I’m describing this on such a micro level, but I was just blown away with the depth of storytelling in their work. But I mean, simply put, it was a long series of excellent matches, and these guys were the heroes of the C Shows this year.
The Yoshi Tatsu vs Tyson Kidd ‘Little Yoshi’s Leg’ Feud
Yes, there really was a blood feud over an action figure in 2011. And it was great. I already loved Yoshi’s adorable wacky Twitter gimmick of Lovin’ Life with his action figure, and the fact that it turned into a wacky TV angle is just awesome. You just cannot hate stuff like this, this is pro wrestling.

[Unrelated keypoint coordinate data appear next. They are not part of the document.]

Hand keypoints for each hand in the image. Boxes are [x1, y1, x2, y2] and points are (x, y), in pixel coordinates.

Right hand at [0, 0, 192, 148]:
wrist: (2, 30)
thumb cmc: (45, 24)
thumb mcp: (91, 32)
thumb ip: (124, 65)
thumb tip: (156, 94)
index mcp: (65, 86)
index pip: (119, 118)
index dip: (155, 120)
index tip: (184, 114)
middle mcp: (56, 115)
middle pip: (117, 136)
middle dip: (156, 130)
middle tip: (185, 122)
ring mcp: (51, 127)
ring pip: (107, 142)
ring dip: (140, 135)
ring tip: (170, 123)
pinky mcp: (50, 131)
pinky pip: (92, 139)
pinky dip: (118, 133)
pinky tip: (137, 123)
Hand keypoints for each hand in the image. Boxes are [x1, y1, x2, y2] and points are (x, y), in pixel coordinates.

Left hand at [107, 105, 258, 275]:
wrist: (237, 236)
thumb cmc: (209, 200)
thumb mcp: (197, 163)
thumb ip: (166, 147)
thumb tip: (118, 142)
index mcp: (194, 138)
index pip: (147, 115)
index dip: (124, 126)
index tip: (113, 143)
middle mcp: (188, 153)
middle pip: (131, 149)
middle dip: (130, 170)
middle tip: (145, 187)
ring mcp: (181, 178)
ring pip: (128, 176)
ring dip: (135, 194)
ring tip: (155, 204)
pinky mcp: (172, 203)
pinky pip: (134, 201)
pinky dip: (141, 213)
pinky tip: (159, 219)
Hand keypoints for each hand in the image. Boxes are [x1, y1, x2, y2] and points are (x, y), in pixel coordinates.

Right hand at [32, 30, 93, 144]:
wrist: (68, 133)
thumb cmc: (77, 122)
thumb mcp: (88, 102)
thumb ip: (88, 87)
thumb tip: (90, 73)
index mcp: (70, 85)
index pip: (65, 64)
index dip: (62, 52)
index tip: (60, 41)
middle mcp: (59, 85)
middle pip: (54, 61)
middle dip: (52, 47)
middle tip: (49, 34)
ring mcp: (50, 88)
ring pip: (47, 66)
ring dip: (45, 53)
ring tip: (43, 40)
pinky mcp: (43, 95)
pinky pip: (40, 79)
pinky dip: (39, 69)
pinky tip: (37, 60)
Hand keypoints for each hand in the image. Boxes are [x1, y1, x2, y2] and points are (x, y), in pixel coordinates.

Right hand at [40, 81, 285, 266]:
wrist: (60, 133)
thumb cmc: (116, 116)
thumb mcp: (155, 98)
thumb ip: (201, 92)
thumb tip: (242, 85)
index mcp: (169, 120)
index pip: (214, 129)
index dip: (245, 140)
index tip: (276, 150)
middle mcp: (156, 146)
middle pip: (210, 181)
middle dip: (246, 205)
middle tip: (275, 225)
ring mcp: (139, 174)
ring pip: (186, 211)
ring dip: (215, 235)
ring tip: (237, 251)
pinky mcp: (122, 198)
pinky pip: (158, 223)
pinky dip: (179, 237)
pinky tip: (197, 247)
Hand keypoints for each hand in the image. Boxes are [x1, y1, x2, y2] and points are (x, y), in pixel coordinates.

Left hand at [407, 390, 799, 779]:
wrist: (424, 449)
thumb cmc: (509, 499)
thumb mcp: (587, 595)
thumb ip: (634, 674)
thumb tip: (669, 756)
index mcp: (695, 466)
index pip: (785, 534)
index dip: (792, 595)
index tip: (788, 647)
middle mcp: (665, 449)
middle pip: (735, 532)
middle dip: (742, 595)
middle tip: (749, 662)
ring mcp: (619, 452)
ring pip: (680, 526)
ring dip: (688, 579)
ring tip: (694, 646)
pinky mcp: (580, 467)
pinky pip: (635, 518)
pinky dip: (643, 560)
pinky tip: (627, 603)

For the uninitiated, on NXT Yoshi kept a shrine in his locker room for Little Yoshi, his action figure. Tyson Kidd took exception to wacky babyface hijinks such as this, and one day took Little Yoshi and SNAPPED HIS LEG OFF. The prick. Tyson then proceeded to wear the Leg around his neck to taunt Yoshi, who spent the next few weeks trying in vain to get the Leg back, as he and Tyson traded wins in some cool little matches.

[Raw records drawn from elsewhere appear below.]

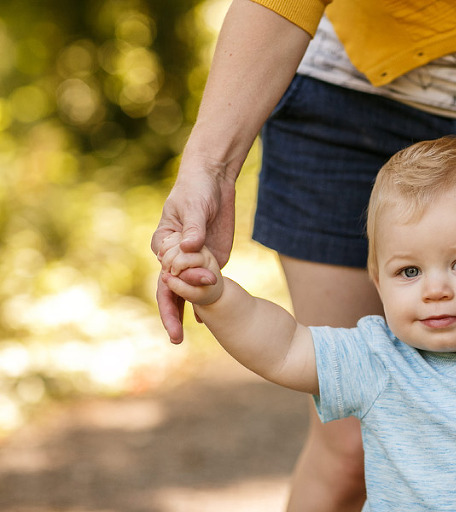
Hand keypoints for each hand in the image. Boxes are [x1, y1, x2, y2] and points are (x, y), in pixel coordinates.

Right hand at [151, 157, 236, 342]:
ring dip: (184, 314)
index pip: (166, 270)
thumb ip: (194, 227)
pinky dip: (203, 304)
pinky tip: (207, 323)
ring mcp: (192, 262)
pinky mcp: (210, 262)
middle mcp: (175, 257)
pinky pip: (204, 287)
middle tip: (175, 338)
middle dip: (171, 314)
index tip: (196, 288)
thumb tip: (191, 247)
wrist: (214, 182)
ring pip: (185, 293)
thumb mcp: (195, 205)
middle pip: (169, 290)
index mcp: (164, 243)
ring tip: (181, 339)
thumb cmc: (197, 190)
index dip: (178, 284)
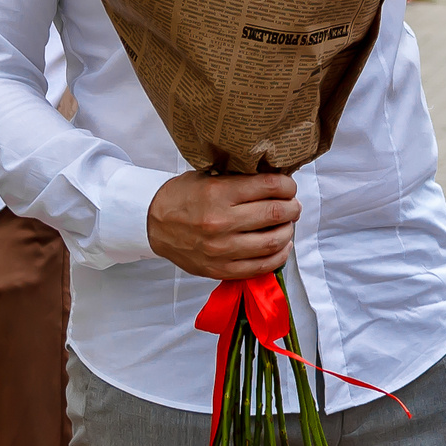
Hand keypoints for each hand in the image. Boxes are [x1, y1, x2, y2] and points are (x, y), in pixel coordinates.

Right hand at [148, 170, 299, 279]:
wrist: (152, 224)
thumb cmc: (182, 197)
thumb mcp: (207, 177)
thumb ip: (238, 179)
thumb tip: (275, 179)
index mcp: (218, 193)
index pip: (269, 187)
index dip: (287, 186)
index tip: (289, 187)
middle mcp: (221, 222)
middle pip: (275, 214)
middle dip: (292, 207)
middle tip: (292, 205)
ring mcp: (221, 249)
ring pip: (272, 242)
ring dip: (288, 231)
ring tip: (287, 225)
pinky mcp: (220, 269)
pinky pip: (260, 266)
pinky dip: (278, 255)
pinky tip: (282, 246)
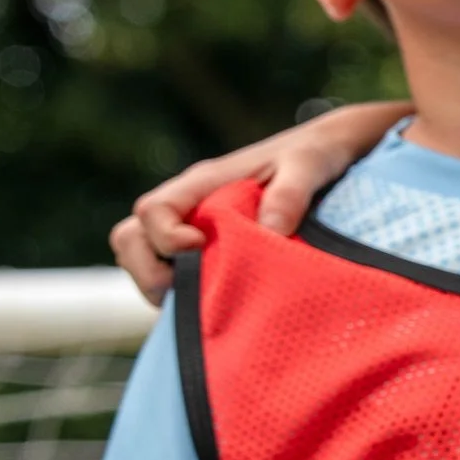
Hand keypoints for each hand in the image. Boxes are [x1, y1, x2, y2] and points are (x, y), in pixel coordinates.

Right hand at [107, 102, 404, 303]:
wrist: (329, 153)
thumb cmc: (316, 154)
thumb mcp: (309, 167)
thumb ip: (290, 194)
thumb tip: (269, 233)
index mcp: (204, 182)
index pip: (151, 211)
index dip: (165, 239)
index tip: (201, 250)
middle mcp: (190, 206)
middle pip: (131, 239)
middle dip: (147, 272)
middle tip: (190, 293)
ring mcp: (194, 228)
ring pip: (147, 260)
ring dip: (162, 288)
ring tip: (204, 304)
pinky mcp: (209, 250)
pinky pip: (174, 275)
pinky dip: (184, 294)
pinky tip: (220, 307)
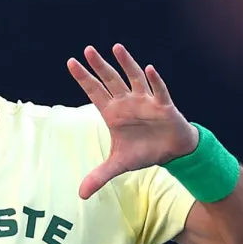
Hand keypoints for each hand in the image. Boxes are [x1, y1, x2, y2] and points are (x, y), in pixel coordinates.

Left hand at [68, 44, 199, 199]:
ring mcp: (145, 101)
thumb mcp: (118, 165)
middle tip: (87, 50)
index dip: (83, 78)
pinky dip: (155, 80)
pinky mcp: (163, 106)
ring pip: (133, 78)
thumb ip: (99, 176)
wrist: (171, 152)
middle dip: (99, 66)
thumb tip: (81, 195)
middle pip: (110, 80)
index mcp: (112, 112)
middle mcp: (127, 102)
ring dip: (126, 63)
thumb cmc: (143, 152)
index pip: (94, 91)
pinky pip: (159, 91)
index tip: (70, 62)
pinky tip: (150, 68)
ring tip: (116, 48)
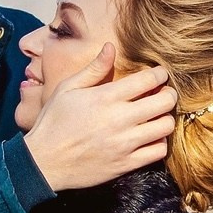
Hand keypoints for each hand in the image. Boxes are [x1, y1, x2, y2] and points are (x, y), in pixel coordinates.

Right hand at [23, 44, 176, 191]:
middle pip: (164, 102)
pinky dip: (159, 142)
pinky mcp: (125, 164)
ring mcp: (124, 143)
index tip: (159, 74)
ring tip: (157, 116)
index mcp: (106, 97)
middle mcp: (119, 119)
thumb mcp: (67, 89)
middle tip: (164, 94)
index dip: (160, 74)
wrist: (43, 162)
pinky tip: (150, 137)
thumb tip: (111, 47)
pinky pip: (158, 152)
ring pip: (166, 127)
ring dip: (166, 118)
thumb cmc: (53, 122)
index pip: (148, 79)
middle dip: (169, 94)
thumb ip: (93, 69)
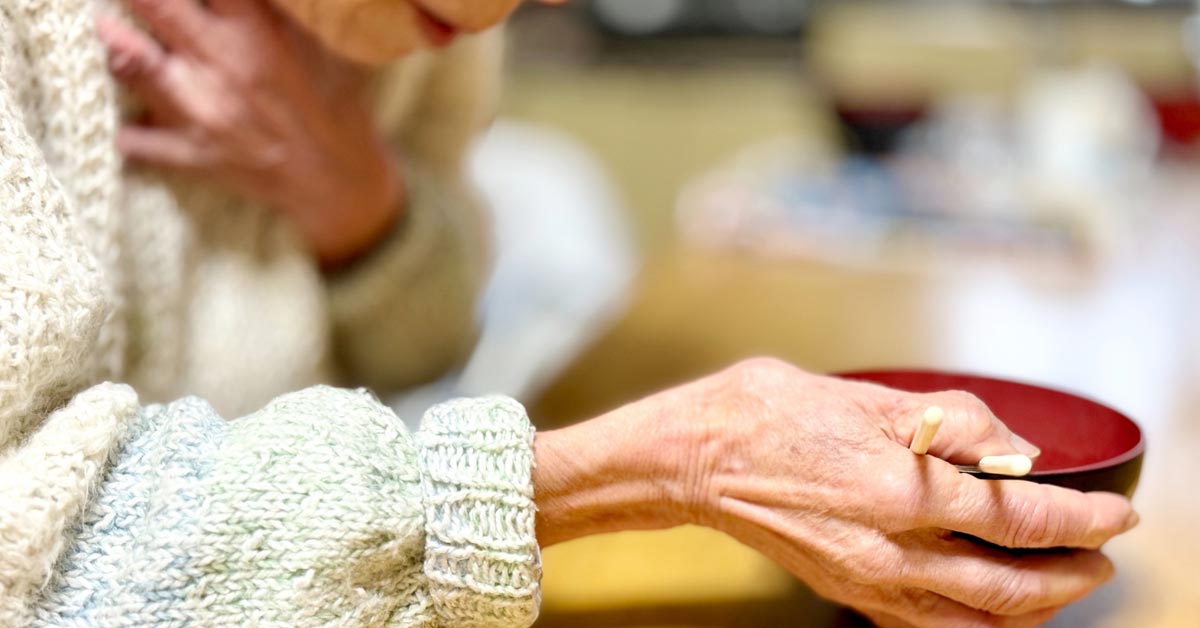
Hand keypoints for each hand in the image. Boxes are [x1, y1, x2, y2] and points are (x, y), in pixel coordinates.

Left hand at [96, 0, 402, 267]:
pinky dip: (124, 124)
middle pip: (152, 4)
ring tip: (113, 32)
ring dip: (115, 44)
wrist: (338, 179)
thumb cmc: (331, 102)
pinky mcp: (190, 155)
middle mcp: (222, 67)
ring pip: (127, 65)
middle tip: (143, 2)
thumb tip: (230, 0)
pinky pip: (132, 138)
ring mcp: (200, 114)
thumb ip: (268, 9)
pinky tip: (132, 110)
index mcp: (257, 33)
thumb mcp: (313, 41)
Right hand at [533, 358, 1137, 627]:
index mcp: (902, 489)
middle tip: (1102, 560)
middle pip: (1011, 585)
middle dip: (1070, 576)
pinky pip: (927, 626)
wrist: (695, 459)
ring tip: (1060, 589)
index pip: (1020, 515)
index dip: (1080, 518)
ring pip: (974, 620)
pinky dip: (974, 625)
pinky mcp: (846, 590)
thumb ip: (950, 423)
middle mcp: (892, 548)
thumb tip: (1013, 446)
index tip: (1115, 513)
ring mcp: (868, 580)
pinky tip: (987, 609)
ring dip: (1032, 610)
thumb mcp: (865, 397)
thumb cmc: (767, 414)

Of course this all led to the big one: 26th July, Yoshi vs Tyson in a Necklace on a Pole Match. The absurd premise is belied by the hard-hitting grudge match we have here, as well as by Regal’s super serious commentary. We see crazy stuff like Yoshi’s running knees into the stairs before CRASHING into the barricade, and later Tyson doing a Boston Crab through the ropes. Yoshi finally hit a big Kick and made the most epic Jeff Hardy babyface crawl towards the Pole you ever saw. In the end, Tyson is hooking Yoshi up for a HUGE back suplex off the top, and Yoshi decides to willingly sacrifice his safety for Little Yoshi, not defending the suplex and instead reaching out to GRAB THE LEG before being driven to his death. An AWESOME babyface finish.

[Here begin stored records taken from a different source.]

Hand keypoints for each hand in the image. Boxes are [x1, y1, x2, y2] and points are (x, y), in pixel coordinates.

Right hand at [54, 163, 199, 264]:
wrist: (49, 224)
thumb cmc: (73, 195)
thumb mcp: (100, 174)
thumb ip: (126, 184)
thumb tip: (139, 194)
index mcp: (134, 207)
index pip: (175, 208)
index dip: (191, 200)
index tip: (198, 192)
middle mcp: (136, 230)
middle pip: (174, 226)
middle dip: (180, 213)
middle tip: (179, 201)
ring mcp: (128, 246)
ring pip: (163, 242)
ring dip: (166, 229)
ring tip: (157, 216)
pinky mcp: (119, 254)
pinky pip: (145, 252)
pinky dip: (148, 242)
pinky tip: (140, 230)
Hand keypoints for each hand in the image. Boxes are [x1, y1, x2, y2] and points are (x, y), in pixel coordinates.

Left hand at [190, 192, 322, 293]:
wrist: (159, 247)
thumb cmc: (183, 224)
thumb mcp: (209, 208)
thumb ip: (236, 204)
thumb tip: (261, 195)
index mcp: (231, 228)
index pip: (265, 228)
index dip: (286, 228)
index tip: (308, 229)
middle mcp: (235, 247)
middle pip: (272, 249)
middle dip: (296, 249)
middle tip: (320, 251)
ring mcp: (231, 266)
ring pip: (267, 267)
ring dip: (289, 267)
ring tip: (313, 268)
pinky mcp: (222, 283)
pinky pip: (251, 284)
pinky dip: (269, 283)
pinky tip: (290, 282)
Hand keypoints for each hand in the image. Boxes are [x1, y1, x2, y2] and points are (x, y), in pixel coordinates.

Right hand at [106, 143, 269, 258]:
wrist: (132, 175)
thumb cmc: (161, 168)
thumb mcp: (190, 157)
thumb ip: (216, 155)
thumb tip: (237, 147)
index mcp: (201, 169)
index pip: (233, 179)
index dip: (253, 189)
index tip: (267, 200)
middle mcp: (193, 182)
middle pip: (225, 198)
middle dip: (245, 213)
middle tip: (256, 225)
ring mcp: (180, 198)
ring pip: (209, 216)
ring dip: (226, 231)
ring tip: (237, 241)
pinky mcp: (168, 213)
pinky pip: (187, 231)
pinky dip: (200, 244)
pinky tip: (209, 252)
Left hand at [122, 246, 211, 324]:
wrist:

It doesn’t end with Yoshi retrieving the Leg however, as Tyson proceeds to BEAT THE SH*T out of Yoshi’s real leg in an awesome, brutal beatdown. This put Yoshi out of action until his Mysterious Japanese started turning up on the Tron to distract Tyson (as we’ve seen) before he made his big return on September 6th as a darker Yoshi, sporting new tights, new hair and new Muta face-paint, to exact some final revenge on Tyson Kidd. As far as wacky C Show feuds go, this rocked.